_What to produce:_
Each record is to be copied exactly as written.

(Data excerpts)
________________________
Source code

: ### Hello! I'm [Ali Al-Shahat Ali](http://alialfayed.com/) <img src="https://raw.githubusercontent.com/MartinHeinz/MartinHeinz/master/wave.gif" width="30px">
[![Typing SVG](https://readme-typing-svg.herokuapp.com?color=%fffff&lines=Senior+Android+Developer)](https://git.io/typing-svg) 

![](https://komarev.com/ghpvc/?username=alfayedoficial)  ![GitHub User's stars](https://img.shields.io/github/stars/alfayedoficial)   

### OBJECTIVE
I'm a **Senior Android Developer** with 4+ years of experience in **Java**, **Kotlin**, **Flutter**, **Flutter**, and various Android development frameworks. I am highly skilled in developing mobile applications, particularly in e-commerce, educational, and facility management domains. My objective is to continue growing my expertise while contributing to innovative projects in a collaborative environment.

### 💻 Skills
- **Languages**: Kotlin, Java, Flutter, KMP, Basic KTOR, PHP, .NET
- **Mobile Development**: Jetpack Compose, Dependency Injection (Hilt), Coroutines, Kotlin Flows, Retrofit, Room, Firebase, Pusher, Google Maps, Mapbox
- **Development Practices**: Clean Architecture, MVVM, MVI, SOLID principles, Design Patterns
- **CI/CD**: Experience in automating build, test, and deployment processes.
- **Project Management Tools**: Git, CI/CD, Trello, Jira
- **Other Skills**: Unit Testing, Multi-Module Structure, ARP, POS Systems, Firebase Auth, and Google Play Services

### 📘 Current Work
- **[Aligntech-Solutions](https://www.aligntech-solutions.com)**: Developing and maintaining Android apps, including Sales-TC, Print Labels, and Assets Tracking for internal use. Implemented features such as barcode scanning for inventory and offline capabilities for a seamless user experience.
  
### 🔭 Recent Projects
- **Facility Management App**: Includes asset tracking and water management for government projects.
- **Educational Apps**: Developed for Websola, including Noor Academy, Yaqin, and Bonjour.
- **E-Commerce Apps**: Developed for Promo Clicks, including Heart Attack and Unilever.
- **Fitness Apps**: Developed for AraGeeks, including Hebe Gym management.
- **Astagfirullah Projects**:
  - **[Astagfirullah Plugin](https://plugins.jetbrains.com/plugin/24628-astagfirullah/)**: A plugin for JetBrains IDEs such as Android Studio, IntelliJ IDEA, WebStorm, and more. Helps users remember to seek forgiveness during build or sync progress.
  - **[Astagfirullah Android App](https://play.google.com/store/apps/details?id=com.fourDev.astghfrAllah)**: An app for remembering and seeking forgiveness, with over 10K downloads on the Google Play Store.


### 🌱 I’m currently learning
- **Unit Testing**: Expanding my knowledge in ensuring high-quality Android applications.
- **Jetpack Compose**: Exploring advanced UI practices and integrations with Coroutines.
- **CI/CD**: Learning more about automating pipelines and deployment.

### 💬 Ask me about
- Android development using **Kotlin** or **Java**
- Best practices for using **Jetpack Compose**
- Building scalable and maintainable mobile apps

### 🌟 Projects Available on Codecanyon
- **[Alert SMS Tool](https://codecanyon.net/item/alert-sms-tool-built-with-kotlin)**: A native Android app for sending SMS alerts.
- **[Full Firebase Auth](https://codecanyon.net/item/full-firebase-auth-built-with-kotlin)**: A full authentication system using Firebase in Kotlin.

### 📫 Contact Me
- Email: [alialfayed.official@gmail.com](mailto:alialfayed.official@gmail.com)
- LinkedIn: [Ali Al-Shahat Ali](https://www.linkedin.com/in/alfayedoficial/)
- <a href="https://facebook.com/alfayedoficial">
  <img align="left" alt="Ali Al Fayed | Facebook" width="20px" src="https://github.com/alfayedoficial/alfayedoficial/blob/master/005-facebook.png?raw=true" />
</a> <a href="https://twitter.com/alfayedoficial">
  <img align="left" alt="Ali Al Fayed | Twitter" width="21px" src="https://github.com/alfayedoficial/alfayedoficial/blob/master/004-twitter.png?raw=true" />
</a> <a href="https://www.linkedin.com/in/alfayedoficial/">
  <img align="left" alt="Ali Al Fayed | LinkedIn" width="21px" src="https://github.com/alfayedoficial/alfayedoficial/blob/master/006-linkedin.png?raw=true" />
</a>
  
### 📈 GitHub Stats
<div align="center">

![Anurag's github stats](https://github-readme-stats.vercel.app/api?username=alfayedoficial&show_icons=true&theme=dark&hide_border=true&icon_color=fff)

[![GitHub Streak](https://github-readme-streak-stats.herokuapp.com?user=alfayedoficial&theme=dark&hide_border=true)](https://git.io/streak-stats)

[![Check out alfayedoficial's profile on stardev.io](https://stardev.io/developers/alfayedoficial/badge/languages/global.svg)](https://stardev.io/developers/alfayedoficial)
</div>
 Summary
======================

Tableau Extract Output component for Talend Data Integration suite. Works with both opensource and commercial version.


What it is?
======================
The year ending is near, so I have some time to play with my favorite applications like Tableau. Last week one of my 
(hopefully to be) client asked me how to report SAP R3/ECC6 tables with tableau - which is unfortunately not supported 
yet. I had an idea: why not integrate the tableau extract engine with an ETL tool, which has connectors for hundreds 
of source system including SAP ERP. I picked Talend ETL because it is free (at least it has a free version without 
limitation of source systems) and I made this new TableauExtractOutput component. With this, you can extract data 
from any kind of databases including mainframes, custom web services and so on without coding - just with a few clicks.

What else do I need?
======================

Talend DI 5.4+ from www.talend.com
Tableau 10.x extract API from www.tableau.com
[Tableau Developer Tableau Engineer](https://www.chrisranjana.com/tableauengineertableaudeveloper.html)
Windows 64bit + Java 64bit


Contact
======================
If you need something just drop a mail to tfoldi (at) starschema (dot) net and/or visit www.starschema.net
________________________
_Final answer:_
Source code

: ### Hello! I'm [Ali Al-Shahat Ali](http://alialfayed.com/) <img src="https://raw.githubusercontent.com/MartinHeinz/MartinHeinz/master/wave.gif" width="30px">
[![Typing SVG](https://readme-typing-svg.herokuapp.com?color=%fffff&lines=Senior+Android+Developer)](https://git.io/typing-svg) 

![](https://komarev.com/ghpvc/?username=alfayedoficial)  ![GitHub User's stars](https://img.shields.io/github/stars/alfayedoficial)   

### OBJECTIVE
I'm a **Senior Android Developer** with 4+ years of experience in **Java**, **Kotlin**, **Flutter**, **Flutter**, and various Android development frameworks. I am highly skilled in developing mobile applications, particularly in e-commerce, educational, and facility management domains. My objective is to continue growing my expertise while contributing to innovative projects in a collaborative environment.

### 💻 Skills
- **Languages**: Kotlin, Java, Flutter, KMP, Basic KTOR, PHP, .NET
- **Mobile Development**: Jetpack Compose, Dependency Injection (Hilt), Coroutines, Kotlin Flows, Retrofit, Room, Firebase, Pusher, Google Maps, Mapbox
- **Development Practices**: Clean Architecture, MVVM, MVI, SOLID principles, Design Patterns
- **CI/CD**: Experience in automating build, test, and deployment processes.
- **Project Management Tools**: Git, CI/CD, Trello, Jira
- **Other Skills**: Unit Testing, Multi-Module Structure, ARP, POS Systems, Firebase Auth, and Google Play Services

### 📘 Current Work
- **[Aligntech-Solutions](https://www.aligntech-solutions.com)**: Developing and maintaining Android apps, including Sales-TC, Print Labels, and Assets Tracking for internal use. Implemented features such as barcode scanning for inventory and offline capabilities for a seamless user experience.
  
### 🔭 Recent Projects
- **Facility Management App**: Includes asset tracking and water management for government projects.
- **Educational Apps**: Developed for Websola, including Noor Academy, Yaqin, and Bonjour.
- **E-Commerce Apps**: Developed for Promo Clicks, including Heart Attack and Unilever.
- **Fitness Apps**: Developed for AraGeeks, including Hebe Gym management.
- **Astagfirullah Projects**:
  - **[Astagfirullah Plugin](https://plugins.jetbrains.com/plugin/24628-astagfirullah/)**: A plugin for JetBrains IDEs such as Android Studio, IntelliJ IDEA, WebStorm, and more. Helps users remember to seek forgiveness during build or sync progress.
  - **[Astagfirullah Android App](https://play.google.com/store/apps/details?id=com.fourDev.astghfrAllah)**: An app for remembering and seeking forgiveness, with over 10K downloads on the Google Play Store.


### 🌱 I’m currently learning
- **Unit Testing**: Expanding my knowledge in ensuring high-quality Android applications.
- **Jetpack Compose**: Exploring advanced UI practices and integrations with Coroutines.
- **CI/CD**: Learning more about automating pipelines and deployment.

### 💬 Ask me about
- Android development using **Kotlin** or **Java**
- Best practices for using **Jetpack Compose**
- Building scalable and maintainable mobile apps

### 🌟 Projects Available on Codecanyon
- **[Alert SMS Tool](https://codecanyon.net/item/alert-sms-tool-built-with-kotlin)**: A native Android app for sending SMS alerts.
- **[Full Firebase Auth](https://codecanyon.net/item/full-firebase-auth-built-with-kotlin)**: A full authentication system using Firebase in Kotlin.

### 📫 Contact Me
- Email: [alialfayed.official@gmail.com](mailto:alialfayed.official@gmail.com)
- LinkedIn: [Ali Al-Shahat Ali](https://www.linkedin.com/in/alfayedoficial/)
- <a href="https://facebook.com/alfayedoficial">
  <img align="left" alt="Ali Al Fayed | Facebook" width="20px" src="https://github.com/alfayedoficial/alfayedoficial/blob/master/005-facebook.png?raw=true" />
</a> <a href="https://twitter.com/alfayedoficial">
  <img align="left" alt="Ali Al Fayed | Twitter" width="21px" src="https://github.com/alfayedoficial/alfayedoficial/blob/master/004-twitter.png?raw=true" />
</a> <a href="https://www.linkedin.com/in/alfayedoficial/">
  <img align="left" alt="Ali Al Fayed | LinkedIn" width="21px" src="https://github.com/alfayedoficial/alfayedoficial/blob/master/006-linkedin.png?raw=true" />
</a>
  
### 📈 GitHub Stats
<div align="center">

![Anurag's github stats](https://github-readme-stats.vercel.app/api?username=alfayedoficial&show_icons=true&theme=dark&hide_border=true&icon_color=fff)

[![GitHub Streak](https://github-readme-streak-stats.herokuapp.com?user=alfayedoficial&theme=dark&hide_border=true)](https://git.io/streak-stats)

[![Check out alfayedoficial's profile on stardev.io](https://stardev.io/developers/alfayedoficial/badge/languages/global.svg)](https://stardev.io/developers/alfayedoficial)
</div>
 Summary
======================

Tableau Extract Output component for Talend Data Integration suite. Works with both opensource and commercial version.


What it is?
======================
The year ending is near, so I have some time to play with my favorite applications like Tableau. Last week one of my 
(hopefully to be) client asked me how to report SAP R3/ECC6 tables with tableau - which is unfortunately not supported 
yet. I had an idea: why not integrate the tableau extract engine with an ETL tool, which has connectors for hundreds 
of source system including SAP ERP. I picked Talend ETL because it is free (at least it has a free version without 
limitation of source systems) and I made this new TableauExtractOutput component. With this, you can extract data 
from any kind of databases including mainframes, custom web services and so on without coding - just with a few clicks.

What else do I need?
======================

Talend DI 5.4+ from www.talend.com
Tableau 10.x extract API from www.tableau.com
[Tableau Developer Tableau Engineer](https://www.chrisranjana.com/tableauengineertableaudeveloper.html)
Windows 64bit + Java 64bit


Contact
======================
If you need something just drop a mail to tfoldi (at) starschema (dot) net and/or visit www.starschema.net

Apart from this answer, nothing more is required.